Book Review: Unreliable, Unapologetic, Unforgettable — “Murder Bimbo” Cuts Deep
By Clea Simon
Rebecca Novack’s debut blends murder mystery and social satire in a sly, shape-shifting narrative driven by a sex worker who may be telling us exactly what we want to hear.
Murder Bimbo by Rebecca Novack. Avid Reader, 224 pp., $28.99
A 32-year-old queer sex worker has been duped by a supposed government agency into killing a rising politician/sexual predator. Realizing she’s been set up to take the fall, she goes into hiding and, in a series of emails, attempts to explain how she got here – and win our sympathy along the way.

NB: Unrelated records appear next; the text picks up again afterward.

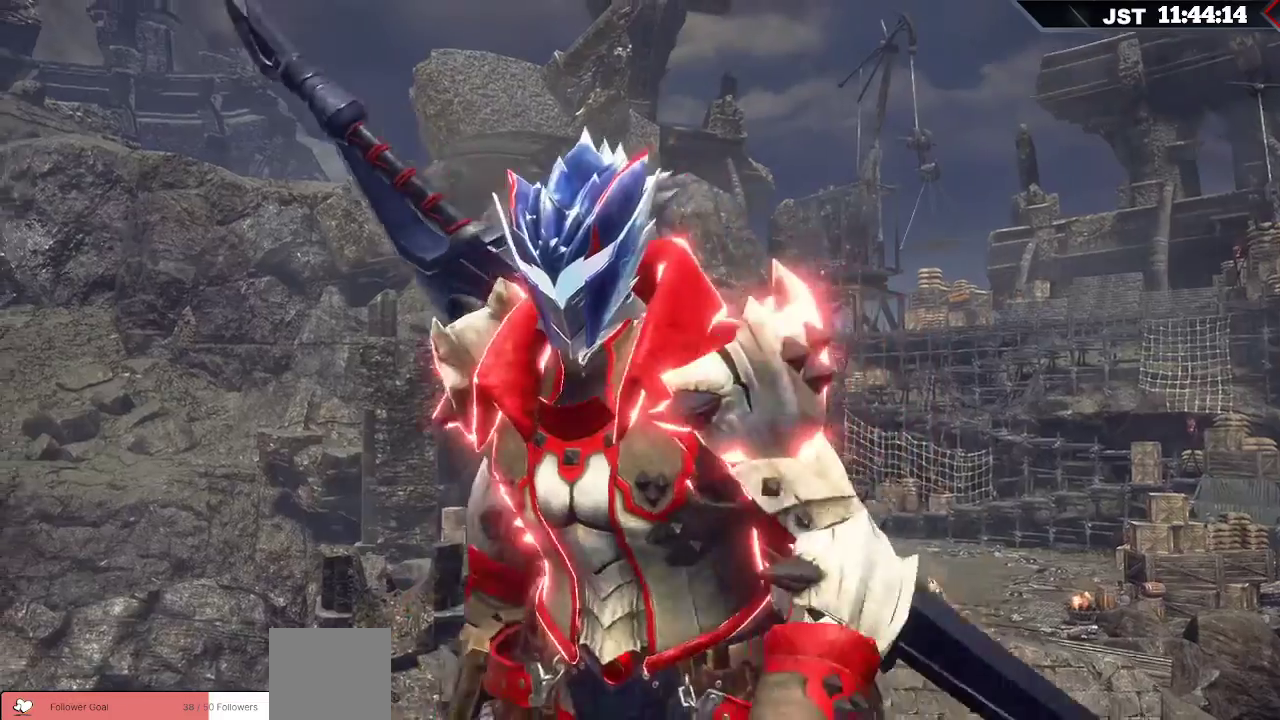
{"dt_ms": 500, "buttons": [], "left_stick": "center", "right_stick": "center", "events": [[17, "R1", "up"], [167, "left_stick", "center"]]}
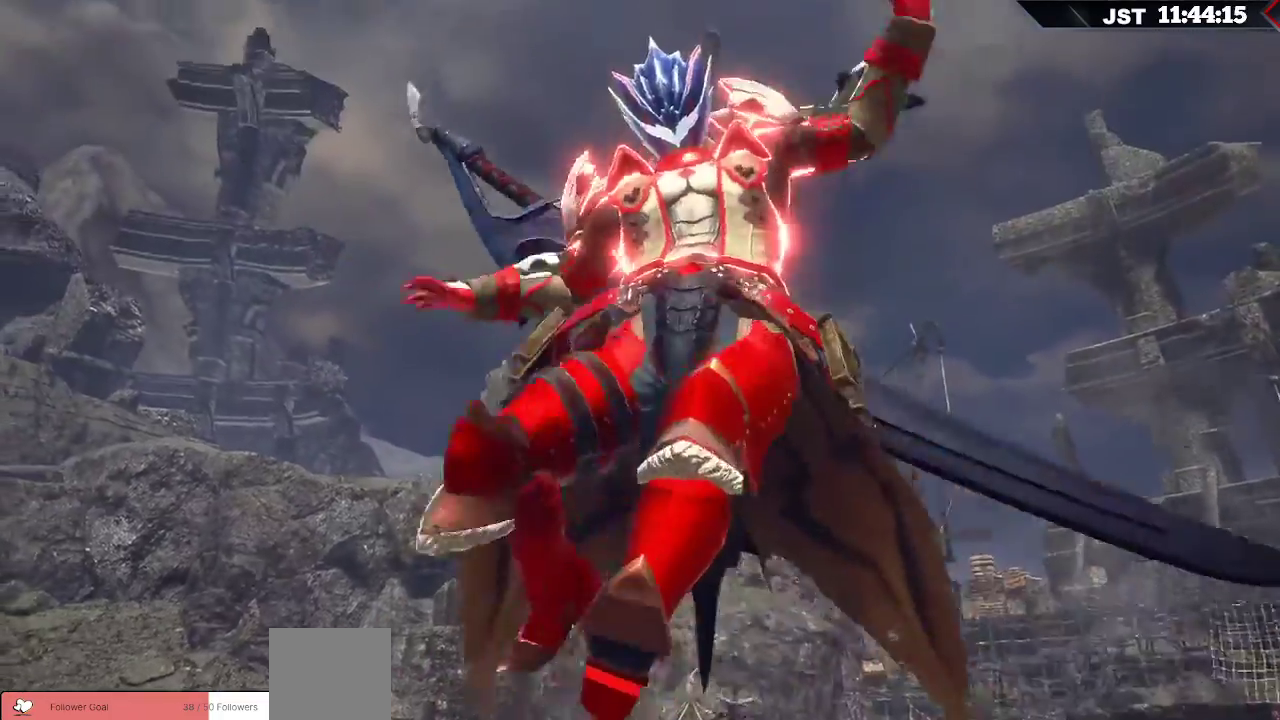
{"dt_ms": 500, "buttons": [], "left_stick": "center", "right_stick": "center", "events": []}
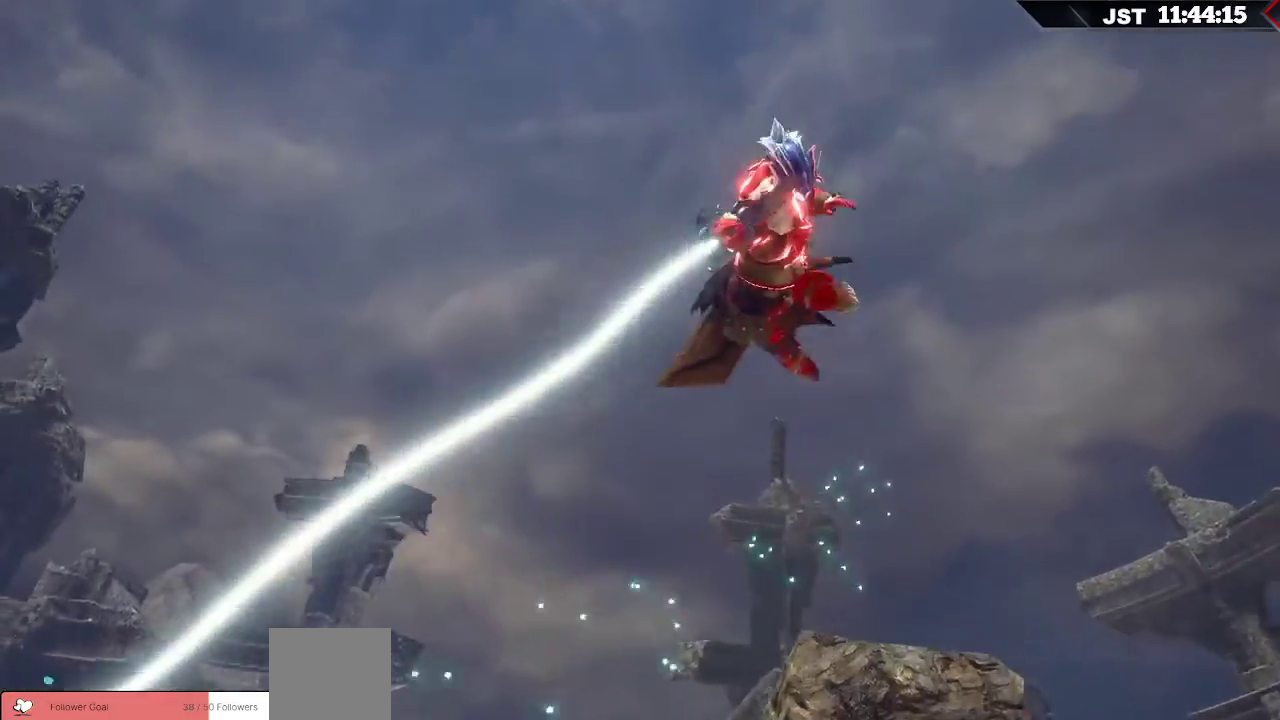
{"dt_ms": 500, "buttons": [], "left_stick": "center", "right_stick": "center", "events": []}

That’s the provocative setup of Rebecca Novack’s bracingly sharp debut Murder Bimbo, a first-person novel evidently (according to her acknowledgements) written largely on the author’s cell phone. Our nameless protagonist would have us trust her. And why wouldn’t we? She’s brutally honest about herself and her work, getting “fucked by fifty-year-old dudes on long lunch breaks,” and even more so about her clients, such as the one “with the face of a rat and the outfit of a professional paintball player.”

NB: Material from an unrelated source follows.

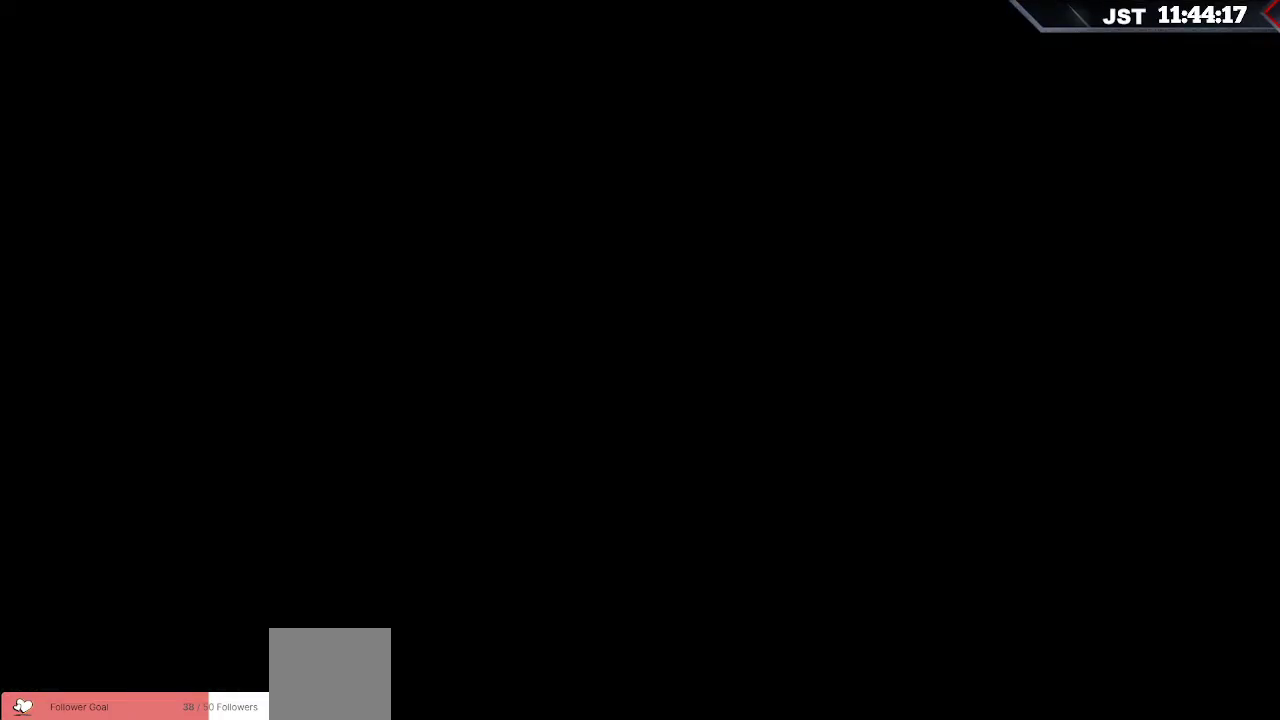
{"dt_ms": 500, "buttons": [], "left_stick": "center", "right_stick": "center", "events": []}
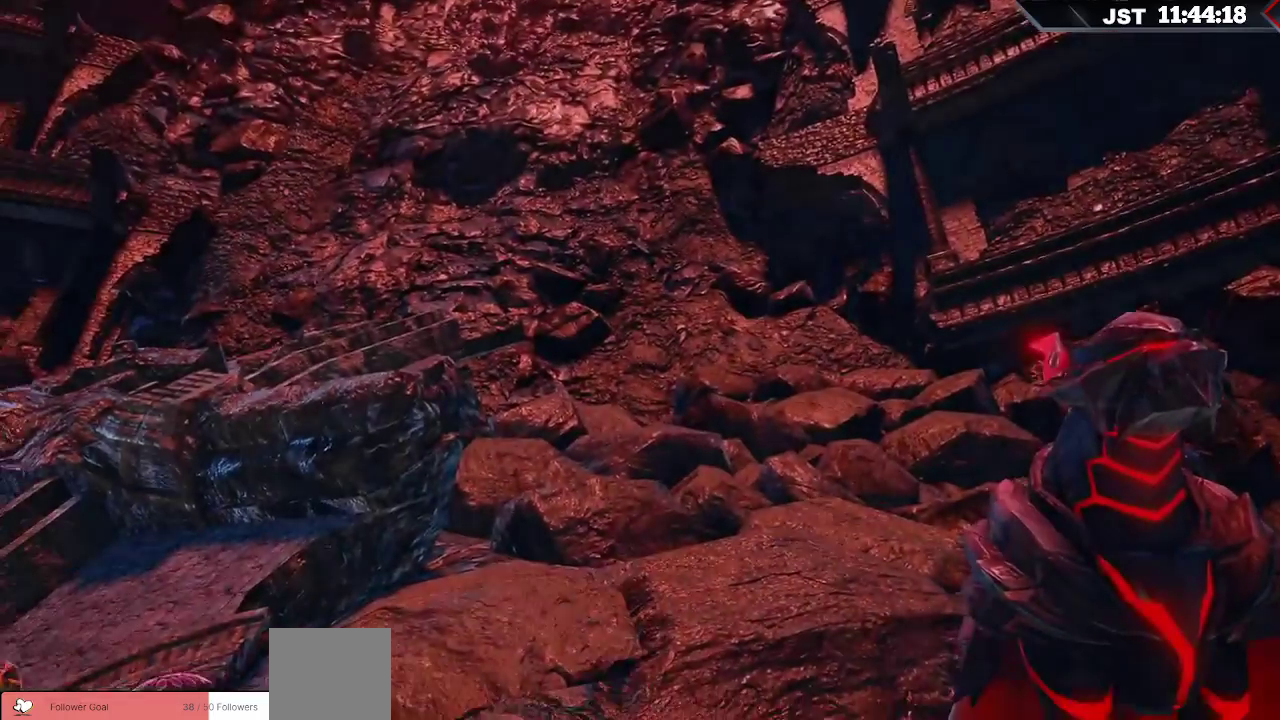
{"dt_ms": 500, "buttons": [], "left_stick": "center", "right_stick": "center", "events": []}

However, as she herself points out, her success is built around creating a fiction for her clients. Are we clients? Friends? Do we even exist or are we hearing an internal monologue?
It’s not like the politician didn’t need killing. Although much has been made of the Luigi Mangione parallels, the victim in Murder Bimbo is actually much more Trump-like. A charismatic politician, whose every nefarious misstep only seems to endear him further to his followers, “Meat Neck” is a selfish, brutish man who may have hurt our protagonist during an earlier encounter.
I write “may” because, like so much of this book, the victim’s past crimes are, if not hazy, then subjective, molded to win sympathy, support, and even love.
Not that we realize this at first. The book opens when our protagonist is already on the run. She’s discovered certain truths about those who hired her and she has some very scary suspicions about their long-term plans for her. She’s writing emails to a popular podcast, “Justice for Bimbos” (hence her assumed name and the book’s title), pitching her story as one of a quasi-feminist underdog, a bit naïve but well intentioned, ready to take one (or take one down) for the team.
But once she makes her case, it becomes clear that this is just one possible argument—and that our “murder bimbo” has other audiences to please, including the ex who hooked her on social justice in the first place. As this Rashomon-style mystery unfolds, dropping hints about what may approach objective truth and how each intended audience is supposed to respond, the mystery only grows deeper and darker, tying together not only right-wing conspiracy theorists but also the most selfish—or should we say self-protective?—of motives.
Novack’s story-within-a-story succeeds because of her language. Though her characterizations are thin, they’re electric—gesture drawings that instantly project the types she must deal with, from obsessed stalker to clueless tech bro. Fast, furious, and flush with contemporary slang, this shorthand pulls us along as she works the boys by “negging” them back, playing on their “line-cook energy” even as she struggles to balance clients and her erstwhile untrustworthy colleagues.
“It wasn’t just his profession that made him a creep, or that he stalked me, or his rat face,” she muses about one collaborator. “I could just see him back in the cabin palpating raw meat.”
With her ex, she’s more vulnerable—a repentant lover seeking a second chance even as she struggles to come to terms with what went wrong. By the third iteration of her story, some dichotomies resolve while others remain, shedding light on greater truths.
In addition to its flip, fun appeal, the book rides on its emotional honesty. Our wonderfully untrustworthy narrator has no illusions about the world. She realizes, a beat too late, that she’s been chosen because, as a sex worker, she’s disposable. Throughout, she notes the play of gender roles—expectations she exploits when she can, gaming a system rigged from the start. Can we blame her for wanting to survive? Can we blame her for anything?
“I had to be hot, funny, adult, healed, and alone-as-fuck without being slutty, depressed, embittered, or lonely,” she explains. “I had to dangle just enough story…
“I knew I could figure it out.”
Part murder mystery, part social satire, Novack’s whip-smart narrative goes deeper with each thrust, exhilarating and surprising.
Clea Simon is the Somerville-based author most recently of Bad Boy Beat.